Dataset entries
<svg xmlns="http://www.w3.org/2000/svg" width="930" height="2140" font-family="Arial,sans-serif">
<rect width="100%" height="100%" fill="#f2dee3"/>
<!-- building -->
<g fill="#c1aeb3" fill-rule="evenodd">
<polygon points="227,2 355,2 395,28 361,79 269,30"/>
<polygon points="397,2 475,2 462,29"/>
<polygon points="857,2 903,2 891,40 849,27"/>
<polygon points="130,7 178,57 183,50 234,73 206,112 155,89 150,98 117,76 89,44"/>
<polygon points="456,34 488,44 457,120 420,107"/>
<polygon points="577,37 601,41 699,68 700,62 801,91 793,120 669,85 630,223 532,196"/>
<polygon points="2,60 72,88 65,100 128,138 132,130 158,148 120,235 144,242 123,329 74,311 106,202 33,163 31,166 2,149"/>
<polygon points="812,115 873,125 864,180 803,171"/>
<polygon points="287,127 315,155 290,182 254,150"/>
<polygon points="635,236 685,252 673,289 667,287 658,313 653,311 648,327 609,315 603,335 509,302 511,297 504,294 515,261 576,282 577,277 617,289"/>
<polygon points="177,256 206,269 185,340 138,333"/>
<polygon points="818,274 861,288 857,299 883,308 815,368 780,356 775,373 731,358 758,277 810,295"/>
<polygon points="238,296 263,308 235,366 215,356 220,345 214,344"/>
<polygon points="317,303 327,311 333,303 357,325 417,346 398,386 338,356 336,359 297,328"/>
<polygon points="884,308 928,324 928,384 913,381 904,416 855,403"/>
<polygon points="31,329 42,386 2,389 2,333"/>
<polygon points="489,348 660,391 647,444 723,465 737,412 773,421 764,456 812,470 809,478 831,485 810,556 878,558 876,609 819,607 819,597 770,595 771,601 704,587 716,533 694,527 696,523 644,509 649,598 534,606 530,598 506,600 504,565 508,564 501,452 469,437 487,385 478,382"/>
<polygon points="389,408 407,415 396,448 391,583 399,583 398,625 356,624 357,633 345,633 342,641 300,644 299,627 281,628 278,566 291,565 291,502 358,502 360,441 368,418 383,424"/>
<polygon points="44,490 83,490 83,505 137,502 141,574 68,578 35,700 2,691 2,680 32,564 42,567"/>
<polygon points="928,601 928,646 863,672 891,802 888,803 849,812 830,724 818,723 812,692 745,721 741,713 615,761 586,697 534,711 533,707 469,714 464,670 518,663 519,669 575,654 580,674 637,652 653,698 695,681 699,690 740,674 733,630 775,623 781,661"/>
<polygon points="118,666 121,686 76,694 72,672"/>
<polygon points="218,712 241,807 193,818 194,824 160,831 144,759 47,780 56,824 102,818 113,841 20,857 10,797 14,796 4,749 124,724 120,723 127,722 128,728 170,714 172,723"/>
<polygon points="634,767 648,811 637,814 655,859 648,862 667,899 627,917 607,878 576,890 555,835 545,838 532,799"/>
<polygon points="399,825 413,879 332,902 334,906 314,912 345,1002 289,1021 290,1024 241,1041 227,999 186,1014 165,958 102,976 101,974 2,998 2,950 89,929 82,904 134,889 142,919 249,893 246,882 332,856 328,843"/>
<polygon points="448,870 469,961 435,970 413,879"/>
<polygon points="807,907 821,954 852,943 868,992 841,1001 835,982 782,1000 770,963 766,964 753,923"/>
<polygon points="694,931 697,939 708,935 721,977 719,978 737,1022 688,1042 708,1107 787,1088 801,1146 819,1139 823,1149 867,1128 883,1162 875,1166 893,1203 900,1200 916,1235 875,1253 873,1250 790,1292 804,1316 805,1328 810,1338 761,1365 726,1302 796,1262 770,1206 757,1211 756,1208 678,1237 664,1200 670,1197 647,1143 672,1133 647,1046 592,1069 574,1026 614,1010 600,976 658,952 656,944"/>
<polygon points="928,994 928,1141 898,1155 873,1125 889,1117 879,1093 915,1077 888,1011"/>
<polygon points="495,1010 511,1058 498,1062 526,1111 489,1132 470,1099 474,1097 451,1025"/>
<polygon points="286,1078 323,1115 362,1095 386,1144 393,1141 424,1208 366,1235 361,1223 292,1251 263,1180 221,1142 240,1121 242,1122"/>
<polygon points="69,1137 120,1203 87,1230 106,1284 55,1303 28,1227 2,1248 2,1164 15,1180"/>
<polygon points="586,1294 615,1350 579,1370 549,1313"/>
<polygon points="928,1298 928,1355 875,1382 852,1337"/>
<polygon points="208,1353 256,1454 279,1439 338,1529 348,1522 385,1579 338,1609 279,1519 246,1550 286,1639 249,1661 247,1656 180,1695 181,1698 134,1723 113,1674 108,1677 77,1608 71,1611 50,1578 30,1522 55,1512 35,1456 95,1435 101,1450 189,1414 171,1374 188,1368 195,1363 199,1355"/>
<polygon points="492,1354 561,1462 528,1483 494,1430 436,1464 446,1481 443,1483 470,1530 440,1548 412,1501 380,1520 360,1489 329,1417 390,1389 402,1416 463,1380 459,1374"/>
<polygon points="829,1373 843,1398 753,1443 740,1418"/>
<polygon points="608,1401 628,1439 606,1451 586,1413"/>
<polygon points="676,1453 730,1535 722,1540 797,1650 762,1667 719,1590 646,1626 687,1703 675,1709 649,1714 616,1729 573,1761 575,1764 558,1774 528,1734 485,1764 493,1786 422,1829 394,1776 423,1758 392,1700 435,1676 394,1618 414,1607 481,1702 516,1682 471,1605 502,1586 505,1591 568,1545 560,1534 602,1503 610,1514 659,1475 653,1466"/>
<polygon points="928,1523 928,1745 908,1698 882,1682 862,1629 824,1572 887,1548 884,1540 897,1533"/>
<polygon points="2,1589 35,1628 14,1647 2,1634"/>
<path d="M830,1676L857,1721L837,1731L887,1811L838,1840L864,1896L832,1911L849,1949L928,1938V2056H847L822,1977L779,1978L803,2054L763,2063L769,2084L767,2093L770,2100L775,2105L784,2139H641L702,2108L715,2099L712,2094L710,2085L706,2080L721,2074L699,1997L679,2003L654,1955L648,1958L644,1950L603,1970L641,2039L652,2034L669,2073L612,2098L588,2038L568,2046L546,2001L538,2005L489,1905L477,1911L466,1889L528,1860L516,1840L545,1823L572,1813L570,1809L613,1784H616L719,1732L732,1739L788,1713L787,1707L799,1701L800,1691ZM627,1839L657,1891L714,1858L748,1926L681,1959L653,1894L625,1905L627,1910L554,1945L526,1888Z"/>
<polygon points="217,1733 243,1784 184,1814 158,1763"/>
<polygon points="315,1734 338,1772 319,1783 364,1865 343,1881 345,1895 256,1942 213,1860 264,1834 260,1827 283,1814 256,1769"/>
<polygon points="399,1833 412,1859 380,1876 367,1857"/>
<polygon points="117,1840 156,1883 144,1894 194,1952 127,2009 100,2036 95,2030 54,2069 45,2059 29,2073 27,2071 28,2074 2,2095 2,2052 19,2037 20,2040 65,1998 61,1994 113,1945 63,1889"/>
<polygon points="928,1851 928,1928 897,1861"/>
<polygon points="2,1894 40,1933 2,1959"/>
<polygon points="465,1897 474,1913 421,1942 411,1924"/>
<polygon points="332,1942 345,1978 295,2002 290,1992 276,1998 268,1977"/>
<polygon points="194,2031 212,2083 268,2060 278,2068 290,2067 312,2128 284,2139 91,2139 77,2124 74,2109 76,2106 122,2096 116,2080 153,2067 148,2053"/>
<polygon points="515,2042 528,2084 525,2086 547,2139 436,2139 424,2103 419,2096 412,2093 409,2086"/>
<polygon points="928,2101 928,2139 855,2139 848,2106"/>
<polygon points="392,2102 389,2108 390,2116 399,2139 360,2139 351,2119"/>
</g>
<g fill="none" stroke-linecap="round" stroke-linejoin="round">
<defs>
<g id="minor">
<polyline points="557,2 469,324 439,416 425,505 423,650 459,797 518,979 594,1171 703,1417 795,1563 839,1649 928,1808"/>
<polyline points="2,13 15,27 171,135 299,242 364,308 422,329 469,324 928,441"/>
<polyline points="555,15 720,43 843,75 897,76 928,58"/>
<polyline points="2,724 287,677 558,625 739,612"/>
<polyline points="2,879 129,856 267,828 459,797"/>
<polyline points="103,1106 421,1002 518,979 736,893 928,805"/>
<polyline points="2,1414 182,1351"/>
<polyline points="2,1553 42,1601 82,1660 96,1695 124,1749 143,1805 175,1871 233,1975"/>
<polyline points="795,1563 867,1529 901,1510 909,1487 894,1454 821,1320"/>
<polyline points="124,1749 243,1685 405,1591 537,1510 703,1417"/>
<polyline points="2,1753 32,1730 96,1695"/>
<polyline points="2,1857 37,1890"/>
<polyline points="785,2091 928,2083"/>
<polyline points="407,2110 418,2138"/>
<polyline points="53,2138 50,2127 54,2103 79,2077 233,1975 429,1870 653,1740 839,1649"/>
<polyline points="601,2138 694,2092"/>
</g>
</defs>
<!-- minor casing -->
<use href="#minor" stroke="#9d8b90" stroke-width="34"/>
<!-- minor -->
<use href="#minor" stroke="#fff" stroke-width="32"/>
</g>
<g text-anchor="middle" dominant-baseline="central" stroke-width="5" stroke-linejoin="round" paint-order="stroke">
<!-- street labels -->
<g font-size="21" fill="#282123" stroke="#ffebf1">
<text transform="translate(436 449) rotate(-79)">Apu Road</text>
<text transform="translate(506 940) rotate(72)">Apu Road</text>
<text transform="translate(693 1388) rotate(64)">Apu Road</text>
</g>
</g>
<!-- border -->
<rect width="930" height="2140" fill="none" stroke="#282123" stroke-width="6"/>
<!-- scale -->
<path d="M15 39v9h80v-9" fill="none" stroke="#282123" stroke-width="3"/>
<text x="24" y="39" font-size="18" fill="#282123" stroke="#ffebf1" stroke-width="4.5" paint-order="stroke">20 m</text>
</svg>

Work item —
Look through the entries above and quote exactly the lines from the line with "83,490 83,505 137,502" to the line with "648,811 637,814 655,859", counting both of those lines.

Response to this exercise —
<polygon points="44,490 83,490 83,505 137,502 141,574 68,578 35,700 2,691 2,680 32,564 42,567"/>
<polygon points="928,601 928,646 863,672 891,802 888,803 849,812 830,724 818,723 812,692 745,721 741,713 615,761 586,697 534,711 533,707 469,714 464,670 518,663 519,669 575,654 580,674 637,652 653,698 695,681 699,690 740,674 733,630 775,623 781,661"/>
<polygon points="118,666 121,686 76,694 72,672"/>
<polygon points="218,712 241,807 193,818 194,824 160,831 144,759 47,780 56,824 102,818 113,841 20,857 10,797 14,796 4,749 124,724 120,723 127,722 128,728 170,714 172,723"/>
<polygon points="634,767 648,811 637,814 655,859 648,862 667,899 627,917 607,878 576,890 555,835 545,838 532,799"/>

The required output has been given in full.